[DATASET EXTRACT]:
◇ ◇ ◇ ◇

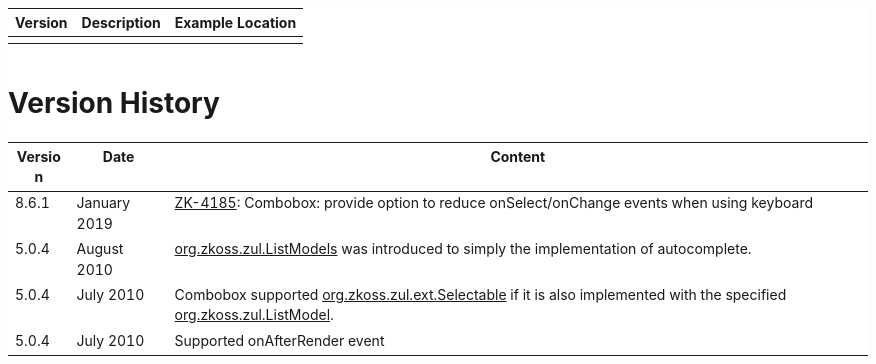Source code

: | Version | Description | Example Location |
|---------|-------------|------------------|
|         |             |                  |

# Version History



| Version | Date         | Content                                                                                                                                                                                       |
|---------|--------------|-----------------------------------------------------------------------------------------------------------------------------------------------------------------------------------------------|
| 8.6.1   | January 2019 | [ZK-4185](https://tracker.zkoss.org/browse/ZK-4185): Combobox: provide option to reduce onSelect/onChange events when using keyboard                                                          |
| 5.0.4   | August 2010  | [org.zkoss.zul.ListModels](https://www.zkoss.org/javadoc/latest/zk/org/zkoss/zul/ListModels.html) was introduced to simply the implementation of autocomplete.                                                                                      |
| 5.0.4   | July 2010    | Combobox supported [org.zkoss.zul.ext.Selectable](https://www.zkoss.org/javadoc/latest/zk/org/zkoss/zul/ext/Selectable.html) if it is also implemented with the specified [org.zkoss.zul.ListModel](https://www.zkoss.org/javadoc/latest/zk/org/zkoss/zul/ListModel.html). |
| 5.0.4   | July 2010    | Supported onAfterRender event                                                                                                                                                                 |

◇ ◇ ◇ ◇

[EXERCISE GOAL]: Quote the data word for word, from its first line through the line containing "# Version History", including that line, and leave out the pictures.

[COMPLETED TASK]:
Source code

: | Version | Description | Example Location |
|---------|-------------|------------------|
|         |             |                  |

# Version History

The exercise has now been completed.